La muerte en sí de García Márquez no me conmovió demasiado, decía. Pero me puso a cuento (mediante la sucesión de recuerdos que ello despertó) de algo que sí me genera un poco de tristeza: sucede cada vez más seguido que muere alguien de la cultura que marcó mi adolescencia y/o juventud. También, parte ya del final de mi niñez. El que comenzó este proceso, creo, fue Adolfo Bioy Casares, seguido por el Negro Fontanarrosa. A Bioy lo conocí (no me juzguen, se los pido por favor, eran los 90) gracias a las entrevistas que periódicamente le hacía la revista Gente. Como aclaré, yo leo todo lo que está cerca y en mi casa mi mamá leía esta revista (debo hacer justicia: también me leía a los 10 años D’artagnán, Intervalo, Nippur gracias a ella). Esas entrevistas me hicieron interesar por la persona y en el año 96, cuando me fui a vivir a Rosario (para estudiar medicina), mi mamá, la primera semana de estadía allá, me trajo de la peatonal una campera impermeable roja y mi primer libro de mi ídolo literario: La invención de Morel. Todavía tengo y uso ambos regalos. También guardo el señalador que vino con el libro. Al Negro lo conocí en Gálvez, en la casa de mis tíos, gracias a las historietas apaisadas de Boogie, el aceitoso e Inodoro Pereyra. Luego, fortalecí mi vínculo con el rosarino gracias a las contratapas de la revista Viva. Y si me preguntan cómo ando, digo “Mal, pero acostumbrau”.
__________________________________________________
* **Ejercicios**
1 > En el relato sobre Bioy Casares y Fontanarrosa, ¿qué libro fue el primero que quien escribe tuvo de su ídolo literario?
2 > Enumera todas las personas reales de la cultura que se nombran en el relato sobre Bioy Casares y Fontanarrosa.
3 > Prosigue el relato sobre Bioy Casares y Fontanarrosa a partir de su última oración.
El listado no tiene relación con el relato sobre Bioy Casares y Fontanarrosa.

* **Material de consulta**
__________________________________________________
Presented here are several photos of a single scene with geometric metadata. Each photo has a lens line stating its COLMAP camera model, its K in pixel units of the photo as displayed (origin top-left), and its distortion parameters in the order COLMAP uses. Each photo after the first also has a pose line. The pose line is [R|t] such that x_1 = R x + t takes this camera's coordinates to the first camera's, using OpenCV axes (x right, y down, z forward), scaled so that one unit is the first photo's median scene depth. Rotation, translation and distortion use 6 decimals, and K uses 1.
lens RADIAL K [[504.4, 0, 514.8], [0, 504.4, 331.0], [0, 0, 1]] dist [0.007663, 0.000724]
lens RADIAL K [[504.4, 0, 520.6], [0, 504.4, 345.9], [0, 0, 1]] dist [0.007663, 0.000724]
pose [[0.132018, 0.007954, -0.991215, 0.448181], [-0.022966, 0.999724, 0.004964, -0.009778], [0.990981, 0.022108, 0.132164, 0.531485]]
__________________________________________________
* **Respuestas**
1 > La invención de Morel.

2 > García Márquez, Adolfo Bioy Casares y el Negro Fontanarrosa.

3 >
Pero no todos mis consumos culturales tienen que ver con la literatura. Para nada. Mucho cine desde muy chico, gracias a mi papá que me llevaba todos los sábados a la Sala Moreno (“Microcine” para los entendidos) y me clavaba dos películas al hilo… Y como con las letras impresas, con los films lo mismo: miraba lo que sea (con los años desarrollé el sentido de la selección, pero poco rigurosa). Laberinto, La historia sin fin, Leyenda, E.T., Los Goonies, la trilogía más grande la historia Volver al futuro (el día que mueran el Doc o Marty sí que va a ser jodido) y La Brigada Z (más conocidos como Los bañeros más locos del mundo) están al tope de mis gloriosos recuerdos cinematográficos. Hasta ahora no ha muerto ninguno de los protagonistas, pero el parkinson de Berugo Carámbula o el de Michael J. Fox son anuncios, como las noticias que llegaban desde Colombia y México hace unas pocas semanas.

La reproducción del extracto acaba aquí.